Dolandırıcılık suçunun oluşabilmesi için; Failin bir kimseyi, kandırabilecek nitelikte hileli davranışlarla hataya düşürüp, onun veya başkasının zararına, kendisine veya başkasına yarar sağlaması gerekmektedir. Hile nitelikli bir yalandır. Fail tarafından yapılan hileli davranış belli oranda ağır, yoğun ve ustaca olmalı, sergileniş açısından mağdurun inceleme olanağını ortadan kaldıracak nitelikte bir takım hareketler olmalıdır.Kullanılan hileli davranışlarla mağdur yanılgıya düşürülmeli ve bu yanıltma sonucu yalanlara inanan mağdur tarafından sanık veya bir başkasına haksız çıkar sağlanmalıdır.
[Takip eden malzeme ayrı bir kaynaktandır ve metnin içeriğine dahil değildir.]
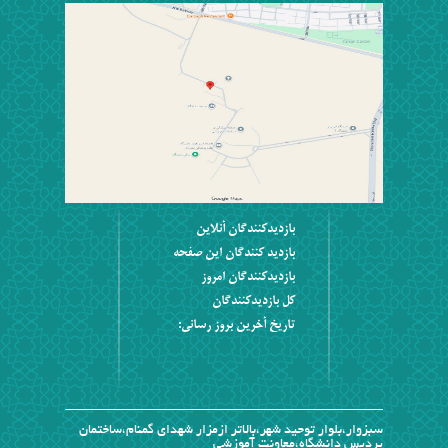
بازديدکنندگان آنلاين
بازديد کنندگان اين صفحه
بازديدکنندگان امروز
کل بازديدکنندگان
تاریخ آخرین بروز رسانی:
سبزوار،بلوار توحید شهر،بالاتر ازمزار شهدای گمنام،ساختمان
پردیس دانشگاه،معاونت آموزشی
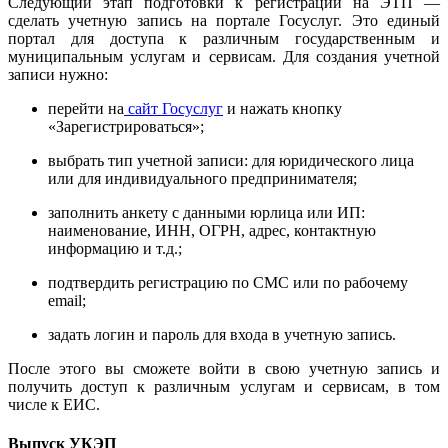
Следующий этап подготовки к регистрации на ЭТП —
сделать учетную запись на портале Госуслуг. Это единый
портал для доступа к различным государственным и
муниципальным услугам и сервисам. Для создания учетной
записи нужно:
перейти на
сайт Госуслуг
и нажать кнопку
«Зарегистрироваться»;
выбрать тип учетной записи: для юридического лица
или для индивидуального предпринимателя;
заполнить анкету с данными юрлица или ИП:
наименование, ИНН, ОГРН, адрес, контактную
информацию и т.д.;
подтвердить регистрацию по СМС или по рабочему
email;
задать логин и пароль для входа в учетную запись.
После этого вы сможете войти в свою учетную запись и
получить доступ к различным услугам и сервисам, в том
числе к ЕИС.
Выпуск УКЭП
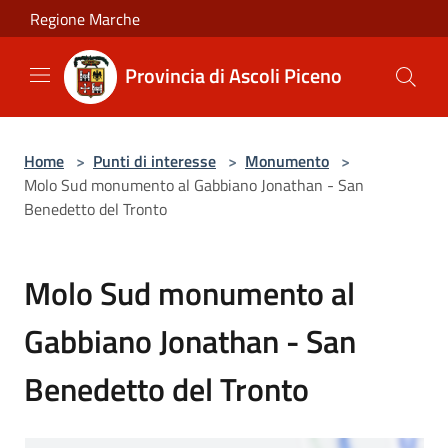
Salta al contenuto principale
Regione Marche
Provincia di Ascoli Piceno
Home
>
Punti di interesse
>
Monumento
>
Molo Sud monumento al Gabbiano Jonathan - San
Benedetto del Tronto
Molo Sud monumento al
Gabbiano Jonathan - San
Benedetto del Tronto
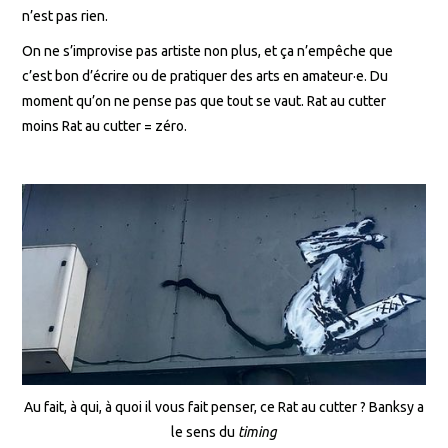
n’est pas rien.
On ne s’improvise pas artiste non plus, et ça n’empêche que
c’est bon d’écrire ou de pratiquer des arts en amateur·e. Du
moment qu’on ne pense pas que tout se vaut. Rat au cutter
moins Rat au cutter = zéro.
Au fait, à qui, à quoi il vous fait penser, ce Rat au cutter ? Banksy a
le sens du
timing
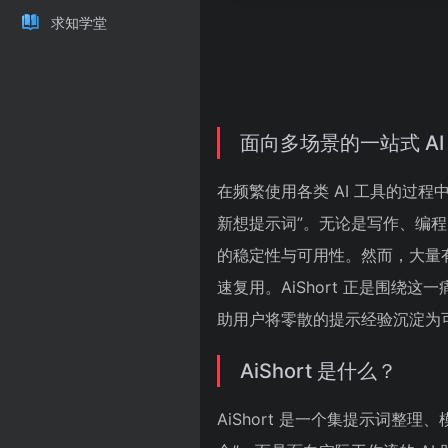
求知学堂
面向多场景的一站式 AI
在频繁使用各类 AI 工具的过
新想提示词”。无论是写作、编
的稳定性与可用性。然而，大量有
速复用。AiShort 正是围绕
助用户将零散的提示经验沉淀为可
AiShort 是什么？
AiShort 是一个集提示词整理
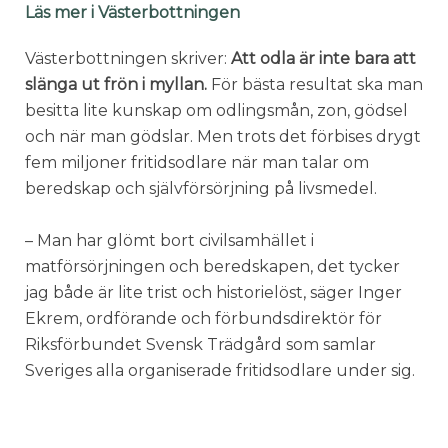
Läs mer i Västerbottningen
Västerbottningen skriver:
Att odla är inte bara att
slänga ut frön i myllan.
För bästa resultat ska man
besitta lite kunskap om odlingsmån, zon, gödsel
och när man gödslar. Men trots det förbises drygt
fem miljoner fritidsodlare när man talar om
beredskap och självförsörjning på livsmedel.
– Man har glömt bort civilsamhället i
matförsörjningen och beredskapen, det tycker
jag både är lite trist och historielöst, säger Inger
Ekrem, ordförande och förbundsdirektör för
Riksförbundet Svensk Trädgård som samlar
Sveriges alla organiserade fritidsodlare under sig.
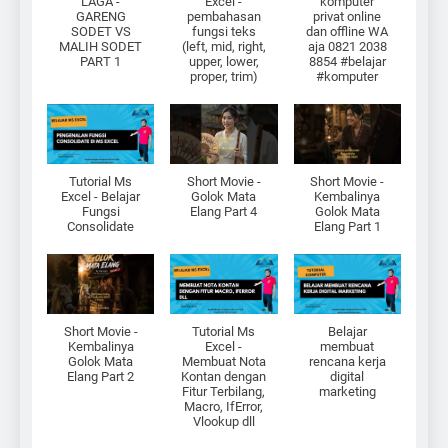
LAGA -
Excel -
komputer
GARENG
pembahasan
privat online
SODET VS
fungsi teks
dan offline WA
MALIH SODET
(left, mid, right,
aja 0821 2038
PART 1
upper, lower,
8854 #belajar
proper, trim)
#komputer
Tutorial Ms
Short Movie -
Short Movie -
Excel - Belajar
Golok Mata
Kembalinya
Fungsi
Elang Part 4
Golok Mata
Consolidate
Elang Part 1
Short Movie -
Tutorial Ms
Belajar
Kembalinya
Excel -
membuat
Golok Mata
Membuat Nota
rencana kerja
Elang Part 2
Kontan dengan
digital
Fitur Terbilang,
marketing
Macro, IfError,
Vlookup dll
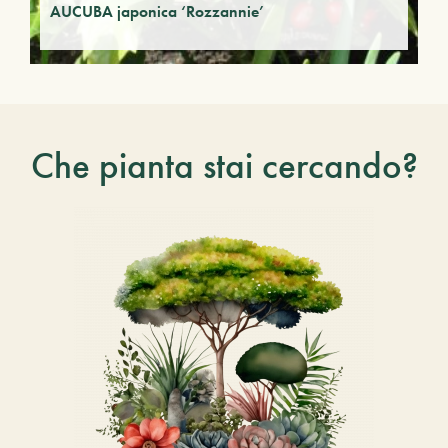
AUCUBA japonica ‘Rozzannie’
Che pianta stai cercando?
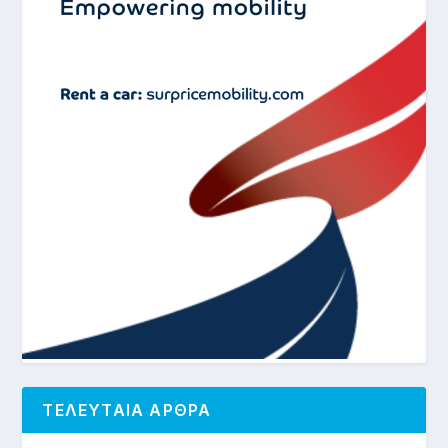
ΤΕΛΕΥΤΑΙΑ ΑΡΘΡΑ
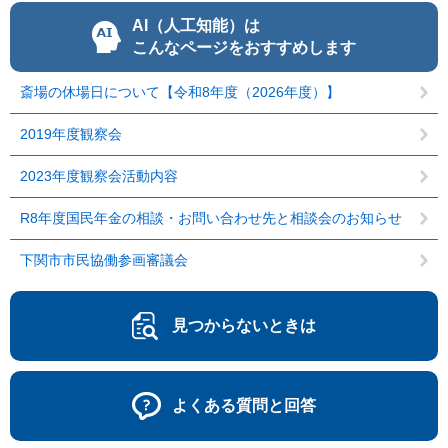
AI（人工知能）は
こんなページをおすすめします
斎場の休場日について【令和8年度（2026年度）】
2019年度観察会
2023年度観察会活動内容
R8年度国民年金の相談・お問い合わせ先と相談会のお知らせ
下関市市民協働参画審議会
見つからないときは
よくある質問と回答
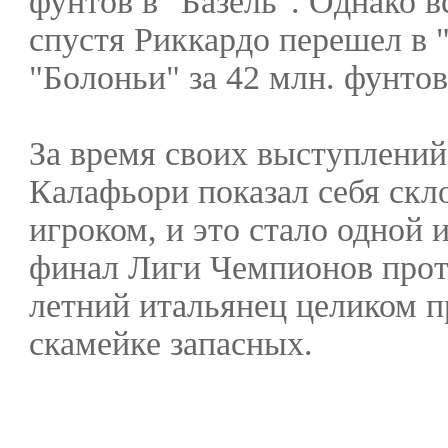
фунтов в "Базель". Однако в
спустя Риккардо перешел в 
"Болоньи" за 42 млн. фунтов
За время своих выступлений
Калафьори показал себя ск
игроком, и это стало одной 
финал Лиги Чемпионов про
летний итальянец целиком п
скамейке запасных.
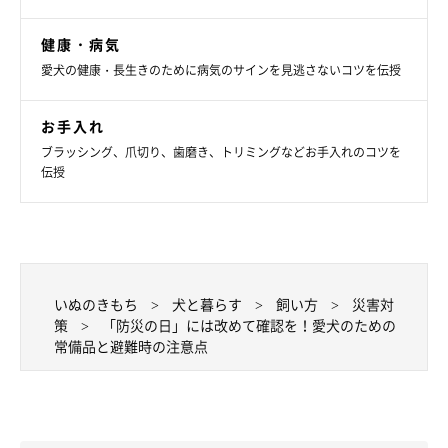
健康・病気
愛犬の健康・長生きのために病気のサインを見逃さないコツを伝授
お手入れ
いぬのきもち投稿写真ギャラリー
ブラッシング、爪切り、歯磨き、トリミングなどお手入れのコツを
伝授
災害時、飼い主さんと愛犬が離れ離れになってしまうと、愛犬は
負傷や衰弱、死亡のおそれがあります。避難ルートの確保のため
に玄関や窓を開けるときは、愛犬をクレートに入れたり、リード
を付けてつないだりして脱走を予防しましょう。そして、避難す
いぬのきもち
犬と暮らす
飼い方
災害対
る際は、クレートに入れて運ぶか、飼い主さんの腰にリードを装
策
「防災の日」には改めて確認を！愛犬のための
着するなどして、愛犬を絶対に離さないように心がけてくださ
常備品と避難時の注意点
い。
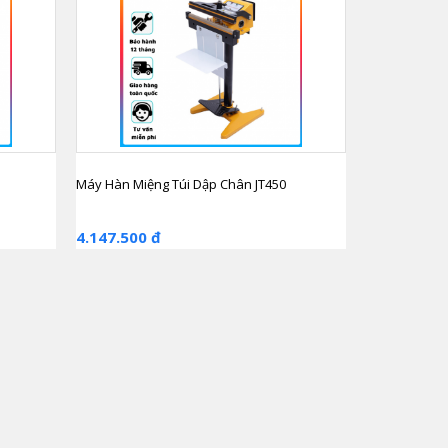
Máy Hàn Miệng Túi Dập Chân JT450
4.147.500 đ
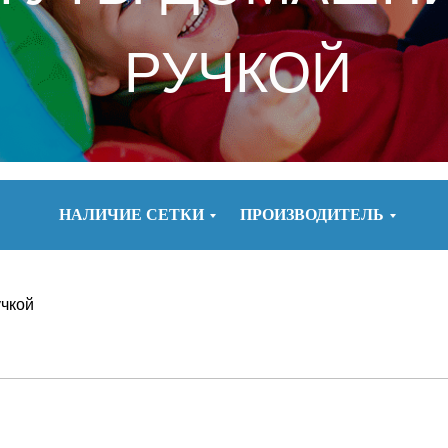
РУЧКОЙ
НАЛИЧИЕ СЕТКИ
ПРОИЗВОДИТЕЛЬ
учкой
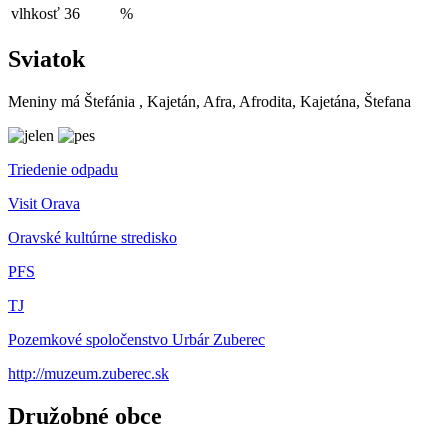
vlhkosť
36
%
Sviatok
Meniny má
Štefánia
, Kajetán, Afra, Afrodita, Kajetána, Štefana
Triedenie odpadu
Visit Orava
Oravské kultúrne stredisko
PFS
TJ
Pozemkové spoločenstvo Urbár Zuberec
http://muzeum.zuberec.sk
Družobné obce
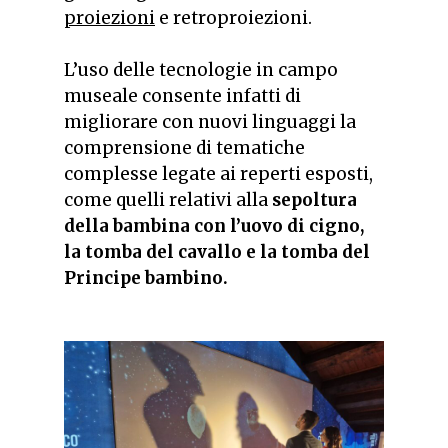
proiezioni
e retroproiezioni.
L’uso delle tecnologie in campo
museale consente infatti
di
migliorare con nuovi linguaggi la
comprensione
di
tematiche
complesse legate ai reperti esposti,
come quelli relativi alla
sepoltura
della bambina con l’uovo
di
cigno,
la tomba del cavallo e la tomba del
Principe bambino.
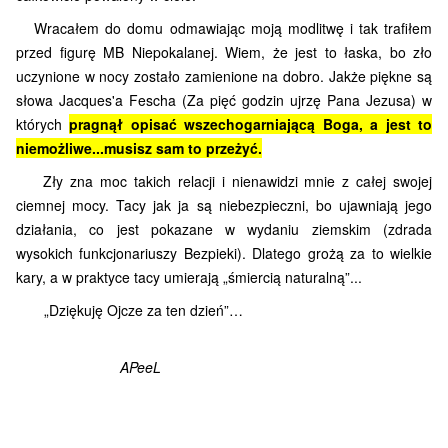
Wracałem do domu odmawiając moją modlitwę i tak trafiłem
przed figurę MB Niepokalanej. Wiem, że jest to łaska, bo zło
uczynione w nocy zostało zamienione na dobro.
Jakże piękne są
słowa Jacques'a Fescha (Za pięć godzin ujrzę Pana Jezusa) w
których
pragnął opisać wszechogarniającą Boga, a jest to
niemożliwe...musisz sam to przeżyć.
Zły zna moc takich relacji i nienawidzi mnie z całej swojej
ciemnej mocy. Tacy jak ja są niebezpieczni, bo ujawniają jego
działania, co jest pokazane w wydaniu ziemskim (zdrada
wysokich funkcjonariuszy Bezpieki). Dlatego grożą za to wielkie
kary, a w praktyce tacy umierają „śmiercią naturalną”...
„Dziękuję Ojcze za ten dzień”…
APeeL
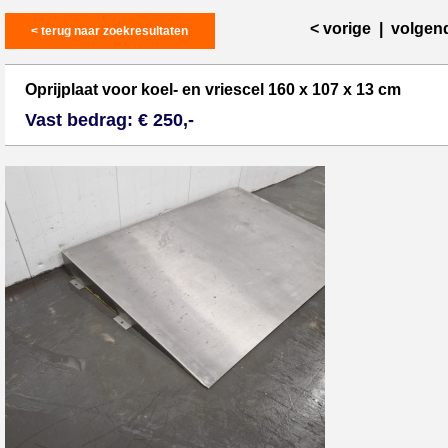
< vorige
|
volgen
< terug naar zoekresultaten
Oprijplaat voor koel- en vriescel 160 x 107 x 13 cm
Vast bedrag: € 250,-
Hilenin kandırıcı nitelikte olup olmadığı olaysal olarak değerlendirilmeli, olayın özelliği, fiille olan ilişkisi, mağdurun durumu, kullanılmışsa gizlenen veya değiştirilen belgenin nitelikleri ayrı ayrı nazara alınmalıdır.
Sanığın evinin fayans işlerini yapımı ve fayans melzemelerini temin etmesi nedeniyle katılana 4000 TL borcu olduğu olduğu, uzun süre ödememesi sonucu katılanın yanında tanık M.. Y.. olduğu halde, sanığın bulunduğu petrol istasyonuna geldikleri, sanığın, kendisini Ş. K.. olarak tanıtmış olması nedeniyle tanık tarafından bu isimle hazırlanan senedi Şeyhmus Karakaş olarak imzalayarak katılana verdiği, isim farklılığı nedeniyle icra takibinin devam ettirilemediği olayda; suça konu sahte senedin katılana önceden doğmuş borç karşılığında verilmiş olduğu anlaşıldığından sanığın unsurları itibarı ile oluşmayan dolandırıcılık suçundan beraati yerine yazılı şekilde mahkumiyetine karar verilmesi,
Bozmayı gerektirmiş, sanığın temyiz itirazları bu nedenlerle yerinde görülmüş olduğundan, hükmün 5320 sayılı Kanun’un 8.maddesi uyarınca uygulanması gereken CMUK’nın 321.maddesi gereğince BOZULMASINA, 15.01.2014 tarihinde oybirliğiyle karar verildi.